I'm not saying everyone needs to build an agent. But I do think the gap between these two mindsets is becoming a problem. We're building a world where AI is infrastructure, but most people interact with it purely as consumers. That's fine for some things, but for anything beyond surface-level use, you need the builder's mindset.
And here's the good news: that gap is closing. Not because people are getting smarter, but because the tools are getting better. Five years ago, building an agent from scratch would have taken me weeks and required deep ML expertise. Today, with Cursor and Opus, I did it in a weekend with Python I learned in college. The barrier to entry is collapsing.
Why This Matters
Working at Obvious.ai, I see the cutting edge of what agents can do. We're pushing the boundaries of what's possible — more capable, more reliable, more useful. But playing with my scrappy weekend project, I realized something: the distance between "the best agent in the world" and "an agent I built in two days" isn't as large as you'd think.

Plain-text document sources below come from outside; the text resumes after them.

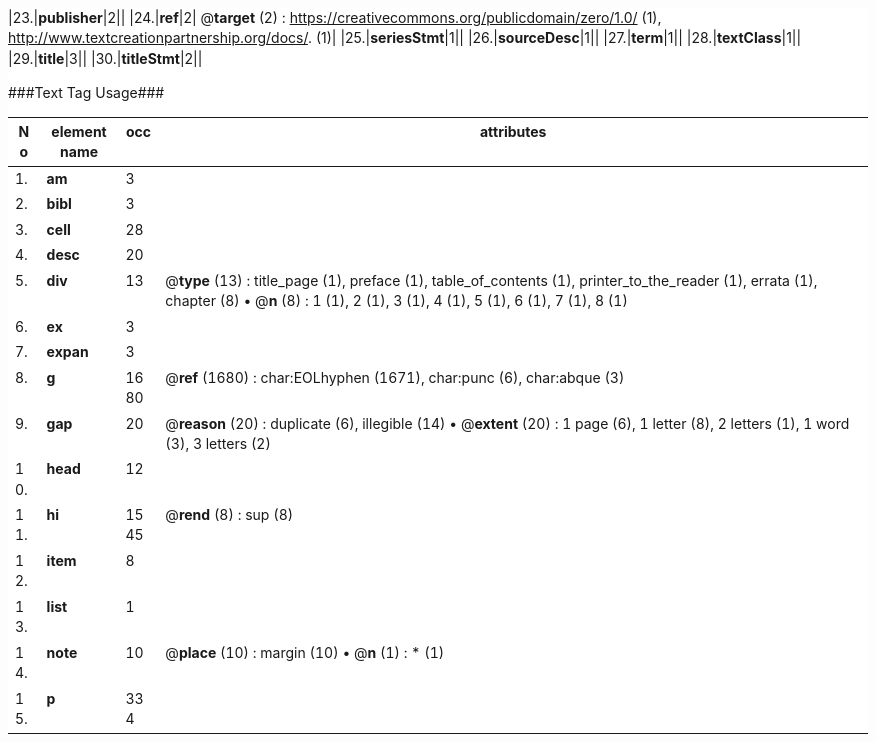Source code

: |23.|__publisher__|2||
|24.|__ref__|2| @__target__ (2) : https://creativecommons.org/publicdomain/zero/1.0/ (1), http://www.textcreationpartnership.org/docs/. (1)|
|25.|__seriesStmt__|1||
|26.|__sourceDesc__|1||
|27.|__term__|1||
|28.|__textClass__|1||
|29.|__title__|3||
|30.|__titleStmt__|2||


###Text Tag Usage###

|No|element name|occ|attributes|
|---|---|---|---|
|1.|__am__|3||
|2.|__bibl__|3||
|3.|__cell__|28||
|4.|__desc__|20||
|5.|__div__|13| @__type__ (13) : title_page (1), preface (1), table_of_contents (1), printer_to_the_reader (1), errata (1), chapter (8)  •  @__n__ (8) : 1 (1), 2 (1), 3 (1), 4 (1), 5 (1), 6 (1), 7 (1), 8 (1)|
|6.|__ex__|3||
|7.|__expan__|3||
|8.|__g__|1680| @__ref__ (1680) : char:EOLhyphen (1671), char:punc (6), char:abque (3)|
|9.|__gap__|20| @__reason__ (20) : duplicate (6), illegible (14)  •  @__extent__ (20) : 1 page (6), 1 letter (8), 2 letters (1), 1 word (3), 3 letters (2)|
|10.|__head__|12||
|11.|__hi__|1545| @__rend__ (8) : sup (8)|
|12.|__item__|8||
|13.|__list__|1||
|14.|__note__|10| @__place__ (10) : margin (10)  •  @__n__ (1) : * (1)|
|15.|__p__|334||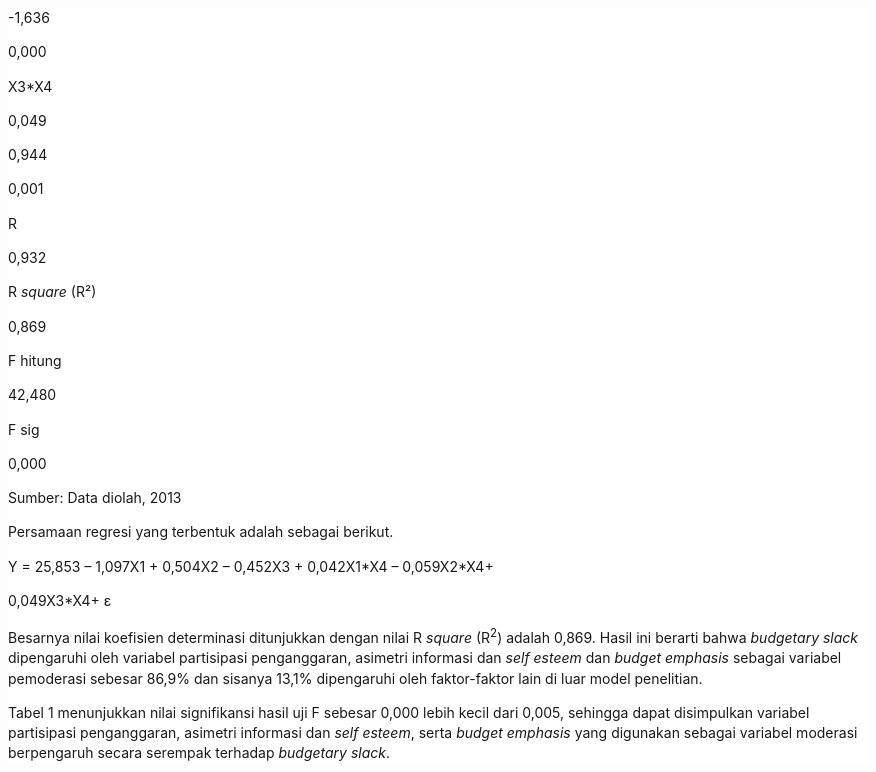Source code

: <p><span class="font4">-1,636</span></p></td><td style="vertical-align:bottom;">
<p><span class="font4">0,000</span></p></td></tr>
<tr><td style="vertical-align:top;">
<p><span class="font4">X</span><span class="font1">3</span><span class="font4">*X</span><span class="font1">4</span></p></td><td style="vertical-align:top;">
<p><span class="font4">0,049</span></p></td><td style="vertical-align:top;">
<p><span class="font4">0,944</span></p></td><td style="vertical-align:top;">
<p><span class="font4">0,001</span></p></td></tr>
<tr><td style="vertical-align:bottom;">
<p><span class="font4">R</span></p></td><td style="vertical-align:top;"></td><td style="vertical-align:bottom;">
<p><span class="font4">0,932</span></p></td><td style="vertical-align:top;"></td></tr>
<tr><td style="vertical-align:bottom;">
<p><span class="font4">R </span><span class="font4" style="font-style:italic;">square</span><span class="font4"> (R²)</span></p></td><td style="vertical-align:top;"></td><td style="vertical-align:bottom;">
<p><span class="font4">0,869</span></p></td><td style="vertical-align:top;"></td></tr>
<tr><td style="vertical-align:bottom;">
<p><span class="font4">F </span><span class="font1">hitung</span></p></td><td style="vertical-align:top;"></td><td style="vertical-align:bottom;">
<p><span class="font4">42,480</span></p></td><td style="vertical-align:top;"></td></tr>
<tr><td style="vertical-align:top;">
<p><span class="font4">F </span><span class="font1">sig</span></p></td><td style="vertical-align:top;"></td><td style="vertical-align:top;">
<p><span class="font4">0,000</span></p></td><td style="vertical-align:top;"></td></tr>
</table>
<p><span class="font2">Sumber: Data diolah, 2013</span></p>
<p><span class="font4">Persamaan regresi yang terbentuk adalah sebagai berikut.</span></p>
<p><span class="font4">Y = 25,853 – 1,097X</span><span class="font1">1 </span><span class="font4">+ 0,504X</span><span class="font1">2 </span><span class="font4">– 0,452X</span><span class="font1">3 </span><span class="font4">+ 0,042X</span><span class="font1">1</span><span class="font4">*X</span><span class="font1">4 </span><span class="font4">– 0,059X</span><span class="font1">2</span><span class="font4">*X</span><span class="font1">4</span><span class="font4">+</span></p>
<p><span class="font4">0,049X</span><span class="font1">3</span><span class="font4">*X</span><span class="font1">4</span><span class="font4">+ ε</span></p>
<p><span class="font4">Besarnya nilai koefisien determinasi ditunjukkan dengan nilai R </span><span class="font4" style="font-style:italic;">square</span><span class="font4"> (R<sup>2</sup>) adalah 0,869. Hasil ini berarti bahwa </span><span class="font4" style="font-style:italic;">budgetary slack</span><span class="font4"> dipengaruhi oleh variabel partisipasi penganggaran, asimetri informasi dan </span><span class="font4" style="font-style:italic;">self esteem</span><span class="font4"> dan </span><span class="font4" style="font-style:italic;">budget emphasis </span><span class="font4">sebagai variabel pemoderasi sebesar 86,9% dan sisanya 13,1% dipengaruhi oleh faktor-faktor lain di luar model penelitian.</span></p>
<p><span class="font4">Tabel 1 menunjukkan nilai signifikansi hasil uji F sebesar 0,000 lebih kecil dari 0,005, sehingga dapat disimpulkan variabel partisipasi penganggaran, asimetri informasi dan </span><span class="font4" style="font-style:italic;">self esteem</span><span class="font4">, serta </span><span class="font4" style="font-style:italic;">budget emphasis</span><span class="font4"> yang digunakan sebagai variabel moderasi berpengaruh secara serempak terhadap </span><span class="font4" style="font-style:italic;">budgetary slack</span><span class="font4">.</span></p>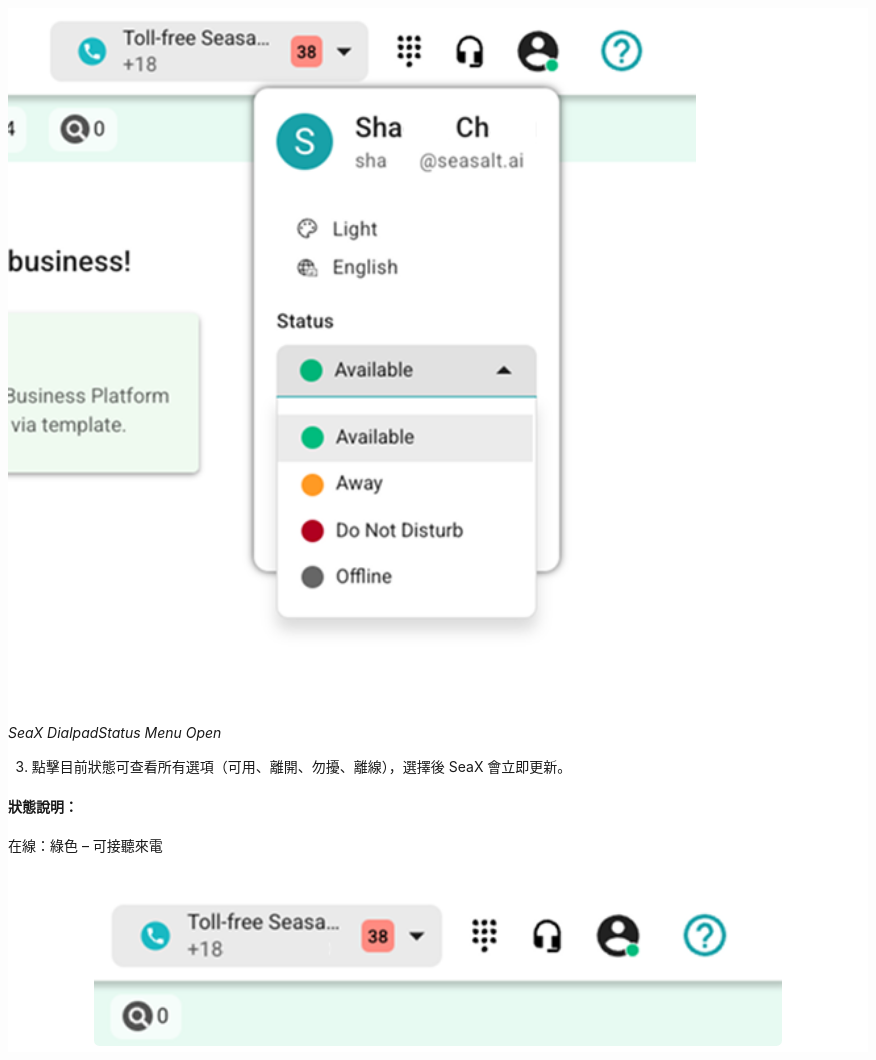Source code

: <img width="80%" style="border-radius: 0.4rem" src="/images/seax/en/phone-call-dialpad/6-status-menu-open.png" alt="SeaX | Dialpad Status Menu Open">
</a>

*SeaX DialpadStatus Menu Open*
</center>


3. 點擊目前狀態可查看所有選項（可用、離開、勿擾、離線），選擇後 SeaX 會立即更新。

#### 狀態說明：

在線：綠色 – 可接聽來電  

<br/>
<center>
<a style="border-radius: 0.4rem; cursor: zoom-in;" href="/images/seax/en/phone-call-dialpad/7-status-available.png" target="_blank">
<img width="80%" style="border-radius: 0.4rem" src="/images/seax/en/phone-call-dialpad/7-status-available.png" alt="SeaX | Dialpad Status Green">
</a>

The frontier is moving so fast that even a rough, homegrown agent built with off-the-shelf tools can do things that would have seemed impossible a year ago. And that's exciting, but also a little unsettling. If someone like me — someone who spends all day thinking about this stuff but had never actually done it — can build something functional in a weekend, what does that mean for how fast this technology spreads?
I don't have a tidy conclusion here. Building this agent didn't give me some grand insight into the future of AI. What it did give me was something more concrete: a visceral understanding of how these systems work, what makes them tick, and where the real challenges live.
Also, I can now say I've actually built the thing I spend all day talking about. Which, honestly, just feels better.
If you're working with AI and you've never built anything yourself, I'd encourage you to try it. Not because you need to become an engineer. Not because it'll make you better at your job (though it might). But because there's something clarifying about closing that gap between using and building, even just once.
You might be surprised by how fast it comes together. I know I was.